FIGURE 7. Improved oil content of GhWRI1a transgenic plants. (A) Relative expression level of GhWRI1a in three transgenic Arabidopsis lines (L1, L2, and L3). The ΔCt value of GhWRI1a in transgenic line L1 was set as the control. The data presented are the means ± SD of three replicates. (B) Seed oil content of GhWRI1a transgenic lines (L1, L2, and L3) and WT. The data presented are the means ± SD of three replicates; ∗P < 0.05; ∗∗P < 0.01 (Student’s t-test).
In order to determine whether the GhWRI1a transcription factor is involved in the activation of the whole fatty acid biosynthetic pathway, we created an atwri1 mutant named wri1-7 by the CRISPR method. DNA sequence comparison revealed the presence of a 722 bp deletion and a single adenine (A) insertion from the first to the fifth exon in the wri1-7 mutant (Figure 8A and Supplementary Figure S1). Microscopic observation of mature dry seeds of the wri1-7 mutant also revealed a wrinkled phenotype (Figure 8B), similar to previously reported wri1 mutant seeds (Cernac and Benning, 2004; To et al., 2012). The ability of the overexpression constructs to complement the seed phenotype of the wri1-7 mutant was confirmed by crossing L1, L2, and L3 transgenic plants with the wri1-7 mutant. Over accumulation of GhWRI1a RNA in the transgenic lines was verified by qRT-PCR (Figure 8B). Microscopic observation of mature dry seeds revealed a reversion to the wrinkled phenotype in wri1-7 seeds overexpressing GhWRI1a (Figure 8C).
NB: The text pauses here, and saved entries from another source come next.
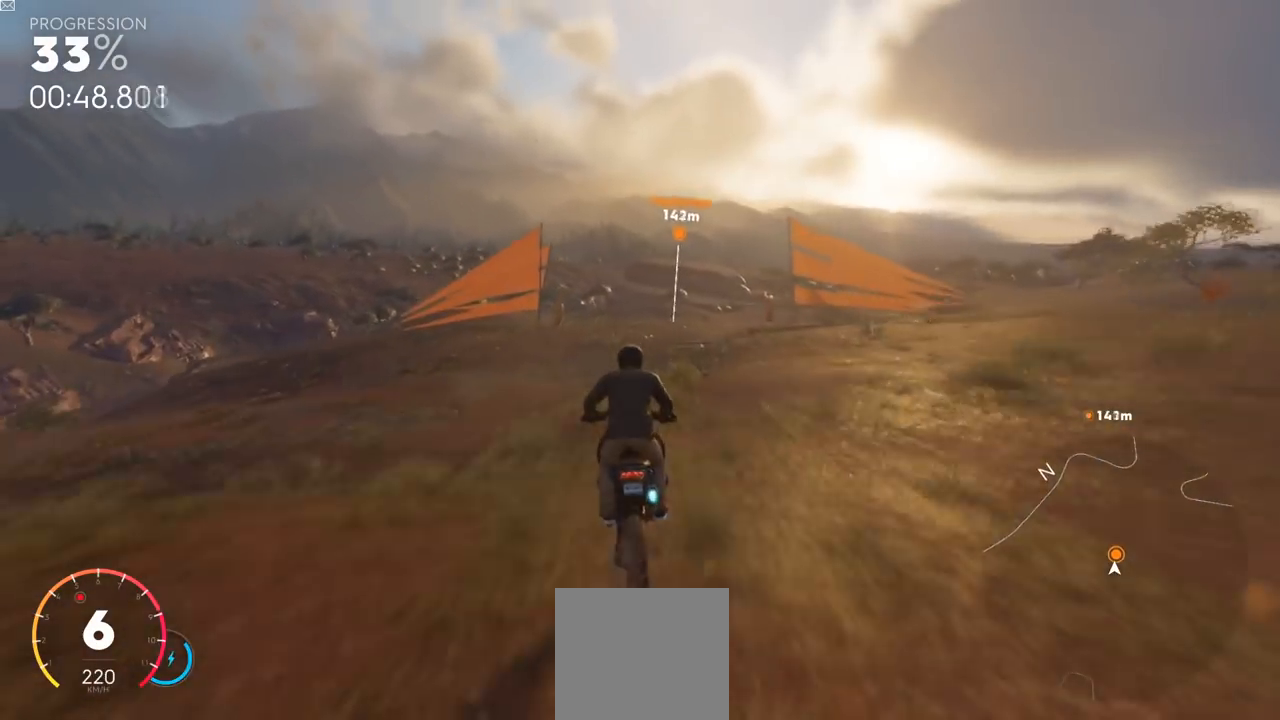
{"buttons": ["R2"], "left_stick": "center", "right_stick": "center", "events": []}
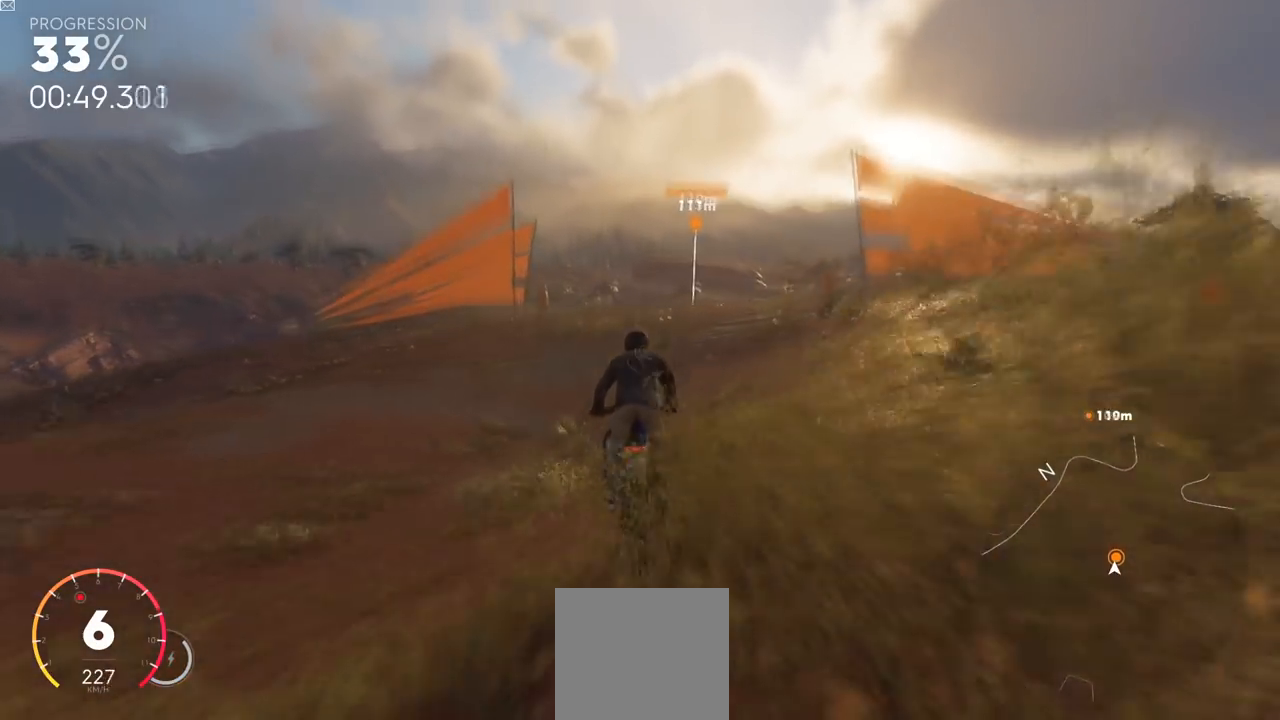
{"buttons": ["Y", "R2"], "left_stick": "center", "right_stick": "center", "events": [[66, "left_stick", "left"], [100, "Y", "down"], [300, "left_stick", "center"]]}
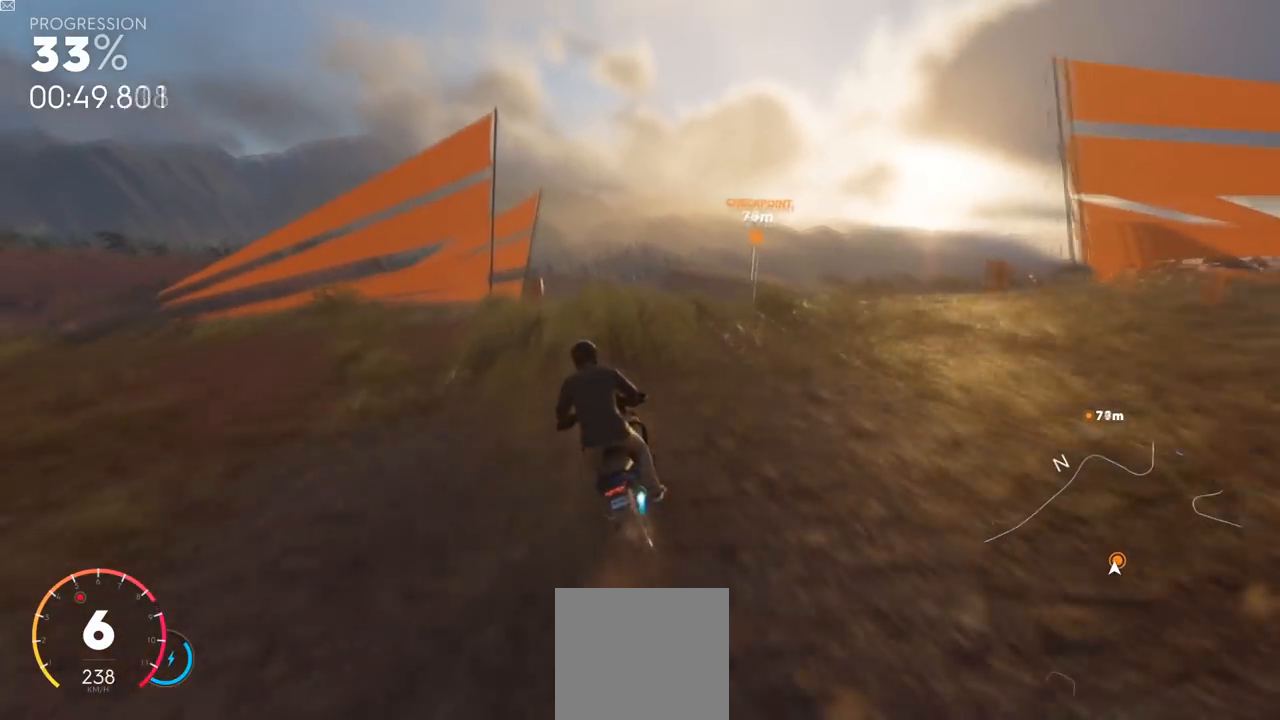
{"buttons": ["R2"], "left_stick": "center", "right_stick": "center", "events": [[200, "left_stick", "left"], [317, "Y", "up"], [334, "left_stick", "center"]]}
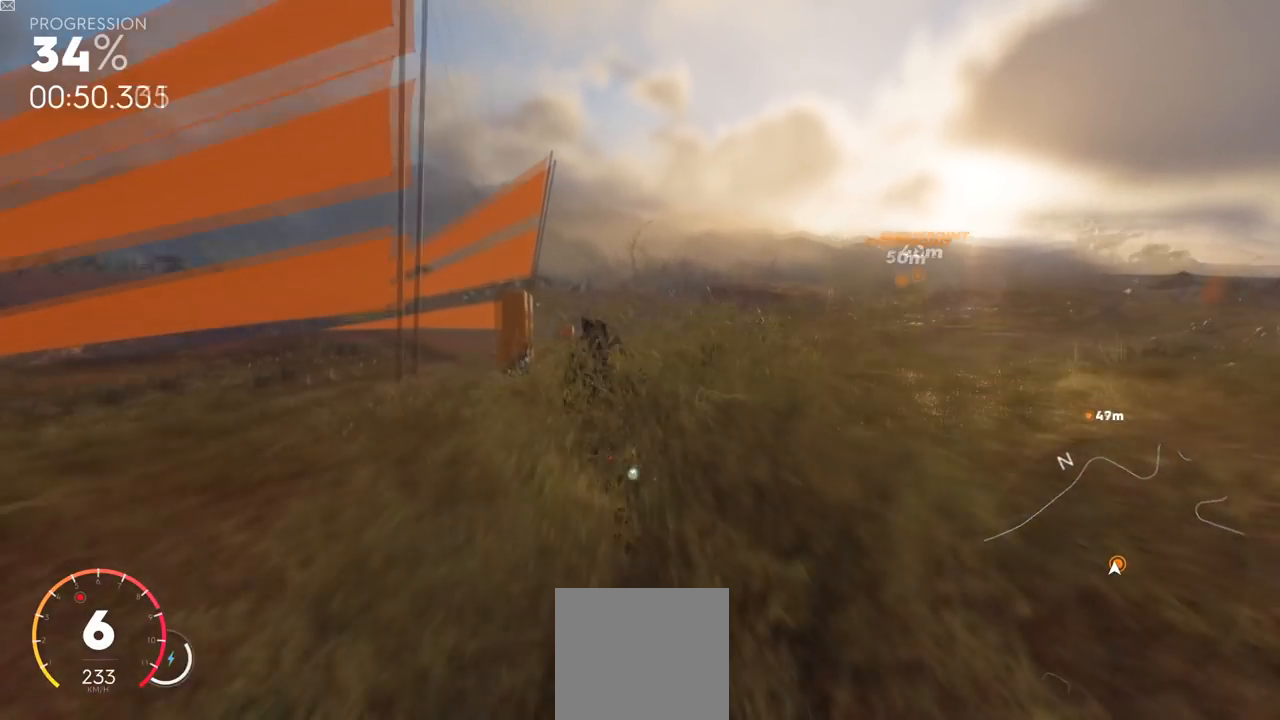
{"buttons": ["R2"], "left_stick": "left", "right_stick": "center", "events": [[200, "left_stick", "left"]]}
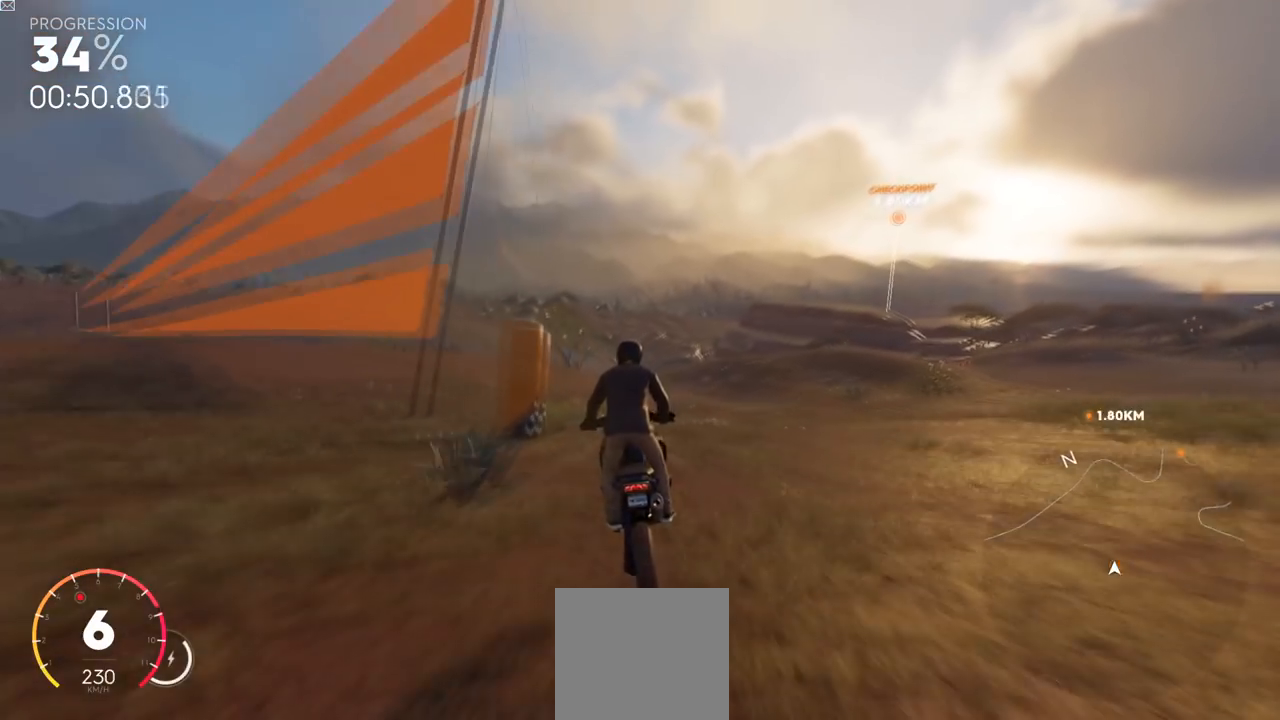
{"buttons": ["Y", "R2"], "left_stick": "left", "right_stick": "center", "events": [[150, "left_stick", "center"], [234, "Y", "down"], [501, "left_stick", "left"]]}
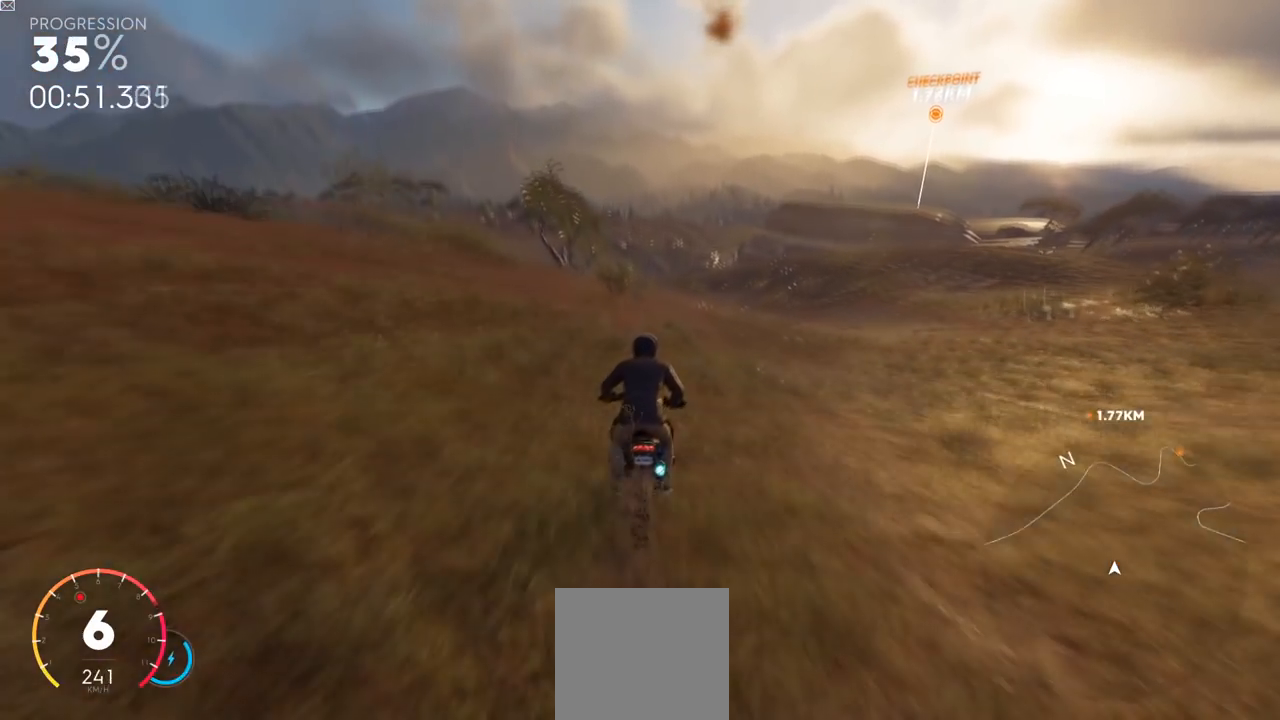
{"buttons": ["R2"], "left_stick": "left", "right_stick": "center", "events": [[317, "Y", "up"]]}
An analysis of total oil content of the dry seeds confirmed the ability of GhWRI1a to efficiently activate fatty acid biosynthesis and to thus complement the oil accumulation of wri1-7 seeds (Figure 8D).
FIGURE 8. Arabidopsis wri1-7 mutant displaying a wrinkled phenotype rescued by overexpression of GhWRI1a. (A) Isolation and molecular characterization of the wri1-7 mutant. (B) Relative expression level of GhWRI1a in three GhWRI1a-complemented lines (C-L1, C-L2, and C-L3). The ΔCt value of GhWRI1a in complemented line C-L1 was set as the control. The data presented are the means ± SD of three replicates. (C) Rescue of the wrinkled phenotype of mature wri1-4 seeds by overexpression of GhWRI1a. Dry seeds from complemented lines were observed by stereoscopic microscopy. Representative seeds are shown. Bar = 0.2 mm. (D) Seed oil content of complemented lines (C-L1, C-L2, and C-L3), wri1-7, and WT. The data presented are the means ± SD of three replicates; ∗∗P < 0.01 (Student’s t-test).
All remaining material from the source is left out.